SECURITIES AND EXCHANGE COMMISSION

Washington, D.C. 20549

 

FORM 8-K

 

CURRENT REPORT

 

Pursuant to Section 13 or 15(d) of the Securities Exchange Act of 1934

 

Date of Report (Date of earliest event reported): November 12, 2025

 

UNITED STATES ANTIMONY CORPORATION
(Exact name of registrant as specified in its charter)

 

Texas 001-08675 81-0305822

(State or other jurisdiction

of incorporation) 

(Commission

File Number)

(IRS Employer

Identification No.)

 

4438 W. Lovers Lane, Unit 100, Dallas, TX 75209
(Address of principal executive offices and zip code)

 

Registrant’s telephone number, including area code: (406) 606-4117

 

Former name or former address, if changed since last report: Not Applicable

 

Check the appropriate box below if the Form 8-K filing is intended to simultaneously satisfy the filing obligation of the registrant under any of the following provisions:

 

¨ Written communication pursuant to Rule 425 under the Securities Act (17 CFR 230.425)

→ Extracted information

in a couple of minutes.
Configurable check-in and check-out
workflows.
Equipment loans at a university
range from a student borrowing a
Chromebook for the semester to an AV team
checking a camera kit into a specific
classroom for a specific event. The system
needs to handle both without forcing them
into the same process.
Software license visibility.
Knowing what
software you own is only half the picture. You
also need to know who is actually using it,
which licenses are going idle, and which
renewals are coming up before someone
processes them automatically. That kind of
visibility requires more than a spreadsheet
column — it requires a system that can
...
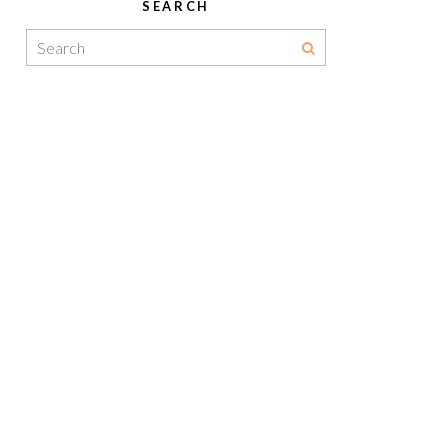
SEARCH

→ Task requirements
a – What date of report does the United States Antimony Corporation Form 8-K give?
b – Resume the United States Antimony Corporation Form 8-K from the point where it stops.
These lines were taken from a separate source.

→ Results for the exercise
a – November 12, 2025

b –
   
¨ Soliciting material pursuant to Rule 14a-12 under the Exchange Act (17 CFR 240.14a-12)
   
¨ Pre-commencement communication pursuant to Rule 14d-2(b) under the Exchange Act (17 CFR 240.14d-2(b))
   
¨ Pre-commencement communication pursuant to Rule 13e-4(c) under the Exchange Act (17 CFR 240.13e-4(c)) Securities registered pursuant to Section 12(b) of the Act:

 

Title of each class Trading Symbol(s) Name of each exchange on which registered
Common Stock, $0.01 par value UAMY NYSE American
Common Stock, $0.01 par value UAMY NYSE Texas

 

Indicate by check mark whether the registrant is an emerging growth company as defined in Rule 405 of the Securities Act of 1933 (17 CFR §230.405) or Rule 12b-2 of the Securities Exchange Act of 1934 (17 CFR §240.12b-2).

 

Emerging growth company ¨

 

If an emerging growth company, indicate by check mark if the registrant has elected not to use the extended transition period for complying with any new or revised financial accounting standards provided pursuant to Section 13(a) of the Exchange Act. ¨

 

 

 

 

 

Item 2.02 Results of Operations and Financial Condition.

 

On November 12, 2025, United States Antimony Corporation (“USAC,” “US Antimony Corporation,” or the “Company”) issued a press release reporting its financial and operational results for the Third Quarter and Nine Months Ended September 30, 2025 (“Press Release”). This Press Release is furnished as Exhibit 99.1 to this Current Report on Form 8-K and is incorporated herein by reference.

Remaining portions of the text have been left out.